**PROVIDED TEXT:**
------------------------

# Final Exam Study Guide

## Plan

The final exam is scheduled in the classroom on the date scheduled by the University (see the course schedule on Learning Suite). You will have a 3 hour time limit. The exam is closed book, and you may have no notes. No calculators or digital assistants (you won't need one). I think a well-prepared student will be able to complete the exam in two hours. You're going to do well!

The exam is comprehensive. The format is short answers, worked mathematical solutions, and possibly some T/F.

The difficulty level is comparable to the difficulty of the mid-term exam.

## Study

I recommend the following activities to study the topics covered by the exam:

• Review the lecture notes and identify the topics we emphasized in class. Focus on those topics listed below.
• Compare the homework solution keys to your homework assignments, and make sure that you understand the major principles covered in the homework problems.
• While you are reviewing the lecture notes, the homework solutions, and the topics in the mid-term study guide and this final study guide, I strongly encourage you to build the following lists:
• Problems (e.g., classification, clustering)
• Models (e.g., Naive Bayes, Gausian Mixture Model)
• Algorithms (e.g., the Viterbi algorithm, the Expectation Maximization (EM) algorithm)
• Theories (e.g., probability theory)
• Methodologies (e.g., feature engineering, unsupervised learning)
• Identify common themes and ideas within each of the lists. This will aid you in organizing your thoughts and making comparisons and contrasts.

------------------------

**EXERCISE TASKS:**
1. Name the kinds of lists that the study guide encourages students to build while reviewing.
2. According to the study guide, what time limit applies to the final exam?
3. Reproduce the study guide word for word between "The final exam" and "possibly some T/F.", inclusive.

**GIVEN INFORMATION:**
------------------------

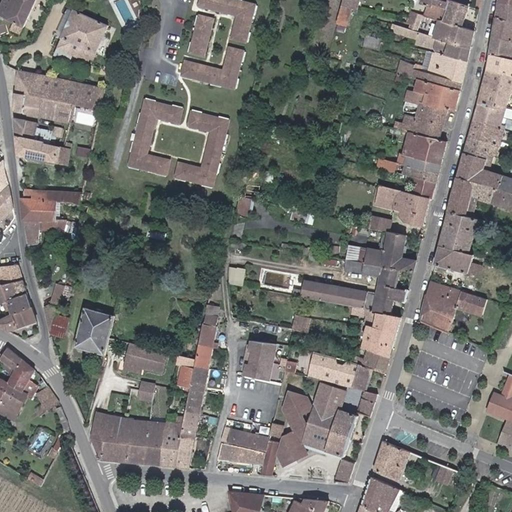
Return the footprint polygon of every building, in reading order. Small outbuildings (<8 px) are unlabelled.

------------------------

**ANSWERS FOR THE EXERCISE:**
1. Problems, Models, Algorithms, Theories, Methodologies

2. 3 hours.

3.
The final exam is scheduled in the classroom on the date scheduled by the University (see the course schedule on Learning Suite). You will have a 3 hour time limit. The exam is closed book, and you may have no notes. No calculators or digital assistants (you won't need one). I think a well-prepared student will be able to complete the exam in two hours. You're going to do well!

The exam is comprehensive. The format is short answers, worked mathematical solutions, and possibly some T/F.